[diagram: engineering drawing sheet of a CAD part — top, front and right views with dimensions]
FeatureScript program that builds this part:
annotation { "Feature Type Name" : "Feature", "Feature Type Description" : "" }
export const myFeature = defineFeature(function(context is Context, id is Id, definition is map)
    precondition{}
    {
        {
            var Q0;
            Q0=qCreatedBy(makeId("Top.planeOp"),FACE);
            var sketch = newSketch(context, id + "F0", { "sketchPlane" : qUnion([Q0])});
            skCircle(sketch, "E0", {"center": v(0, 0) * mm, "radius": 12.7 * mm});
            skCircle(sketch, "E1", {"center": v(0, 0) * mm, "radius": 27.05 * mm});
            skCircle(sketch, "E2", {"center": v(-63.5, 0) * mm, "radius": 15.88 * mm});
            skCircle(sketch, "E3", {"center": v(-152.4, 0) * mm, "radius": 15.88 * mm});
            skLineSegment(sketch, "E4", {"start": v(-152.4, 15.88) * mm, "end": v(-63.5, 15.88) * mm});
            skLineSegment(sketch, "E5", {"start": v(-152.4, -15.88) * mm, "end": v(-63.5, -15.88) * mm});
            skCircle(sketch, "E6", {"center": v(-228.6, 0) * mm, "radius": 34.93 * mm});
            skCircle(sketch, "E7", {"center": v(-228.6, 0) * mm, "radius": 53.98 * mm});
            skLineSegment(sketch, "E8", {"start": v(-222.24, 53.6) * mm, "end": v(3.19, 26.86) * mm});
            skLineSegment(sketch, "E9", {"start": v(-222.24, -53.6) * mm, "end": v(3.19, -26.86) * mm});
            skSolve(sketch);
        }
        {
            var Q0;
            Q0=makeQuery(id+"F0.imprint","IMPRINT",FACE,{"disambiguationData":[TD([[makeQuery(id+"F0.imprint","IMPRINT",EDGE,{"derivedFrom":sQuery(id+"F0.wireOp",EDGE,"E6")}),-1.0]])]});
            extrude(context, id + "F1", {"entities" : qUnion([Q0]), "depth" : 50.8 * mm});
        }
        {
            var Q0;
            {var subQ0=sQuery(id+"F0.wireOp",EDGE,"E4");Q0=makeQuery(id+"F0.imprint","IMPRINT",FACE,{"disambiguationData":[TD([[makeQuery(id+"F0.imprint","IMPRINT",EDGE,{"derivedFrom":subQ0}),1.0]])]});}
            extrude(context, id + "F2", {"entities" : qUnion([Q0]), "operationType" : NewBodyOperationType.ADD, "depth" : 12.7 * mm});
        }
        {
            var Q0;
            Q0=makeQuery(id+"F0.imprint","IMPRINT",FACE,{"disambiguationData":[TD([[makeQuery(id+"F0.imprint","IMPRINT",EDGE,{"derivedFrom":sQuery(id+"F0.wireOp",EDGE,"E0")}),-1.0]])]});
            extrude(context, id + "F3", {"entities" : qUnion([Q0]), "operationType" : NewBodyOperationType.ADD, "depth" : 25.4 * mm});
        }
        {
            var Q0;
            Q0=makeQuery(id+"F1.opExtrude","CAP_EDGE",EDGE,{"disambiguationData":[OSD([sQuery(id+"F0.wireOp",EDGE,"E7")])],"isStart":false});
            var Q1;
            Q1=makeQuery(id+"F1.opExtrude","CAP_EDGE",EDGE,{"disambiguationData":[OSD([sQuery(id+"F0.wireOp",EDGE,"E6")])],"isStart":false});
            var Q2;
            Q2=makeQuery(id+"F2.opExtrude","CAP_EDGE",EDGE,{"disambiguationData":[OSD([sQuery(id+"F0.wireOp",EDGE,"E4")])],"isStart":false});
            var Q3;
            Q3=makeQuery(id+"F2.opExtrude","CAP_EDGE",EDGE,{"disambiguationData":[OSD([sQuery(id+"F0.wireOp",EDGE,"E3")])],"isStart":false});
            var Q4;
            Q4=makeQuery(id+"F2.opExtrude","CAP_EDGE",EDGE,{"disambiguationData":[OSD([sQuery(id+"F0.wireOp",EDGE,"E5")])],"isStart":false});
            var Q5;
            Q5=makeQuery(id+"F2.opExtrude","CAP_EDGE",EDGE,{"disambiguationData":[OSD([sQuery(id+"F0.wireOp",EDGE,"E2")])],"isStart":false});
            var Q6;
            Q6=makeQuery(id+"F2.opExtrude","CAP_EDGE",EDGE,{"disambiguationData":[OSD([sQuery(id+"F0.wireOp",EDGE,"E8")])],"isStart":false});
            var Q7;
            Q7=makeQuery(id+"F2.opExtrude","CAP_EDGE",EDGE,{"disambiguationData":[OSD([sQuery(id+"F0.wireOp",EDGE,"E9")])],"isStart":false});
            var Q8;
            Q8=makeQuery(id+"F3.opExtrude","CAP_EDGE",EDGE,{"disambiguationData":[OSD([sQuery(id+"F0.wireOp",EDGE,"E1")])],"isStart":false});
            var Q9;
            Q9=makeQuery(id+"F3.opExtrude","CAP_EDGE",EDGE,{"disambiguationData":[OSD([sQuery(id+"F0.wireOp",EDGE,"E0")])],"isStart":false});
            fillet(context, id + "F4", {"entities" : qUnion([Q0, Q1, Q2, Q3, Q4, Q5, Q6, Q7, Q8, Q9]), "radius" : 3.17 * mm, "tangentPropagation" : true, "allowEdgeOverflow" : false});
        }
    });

........

Extract from the entries above every line that contains the string "operationType", and omit all other lines.

            extrude(context, id + "F2", {"entities" : qUnion([Q0]), "operationType" : NewBodyOperationType.ADD, "depth" : 12.7 * mm});
            extrude(context, id + "F3", {"entities" : qUnion([Q0]), "operationType" : NewBodyOperationType.ADD, "depth" : 25.4 * mm});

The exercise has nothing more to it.